►

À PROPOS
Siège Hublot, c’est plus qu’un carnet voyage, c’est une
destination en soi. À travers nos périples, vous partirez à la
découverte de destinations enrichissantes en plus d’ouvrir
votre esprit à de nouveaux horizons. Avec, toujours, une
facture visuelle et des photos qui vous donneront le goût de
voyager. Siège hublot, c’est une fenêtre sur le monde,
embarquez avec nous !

◄

Turn the lines in the rows above into a numbered list, leaving out any blank lines.

1. À PROPOS
2. Siège Hublot, c’est plus qu’un carnet voyage, c’est une
3. destination en soi. À travers nos périples, vous partirez à la
4. découverte de destinations enrichissantes en plus d’ouvrir
5. votre esprit à de nouveaux horizons. Avec, toujours, une
6. facture visuelle et des photos qui vous donneront le goût de
7. voyager. Siège hublot, c’est une fenêtre sur le monde,
8. embarquez avec nous !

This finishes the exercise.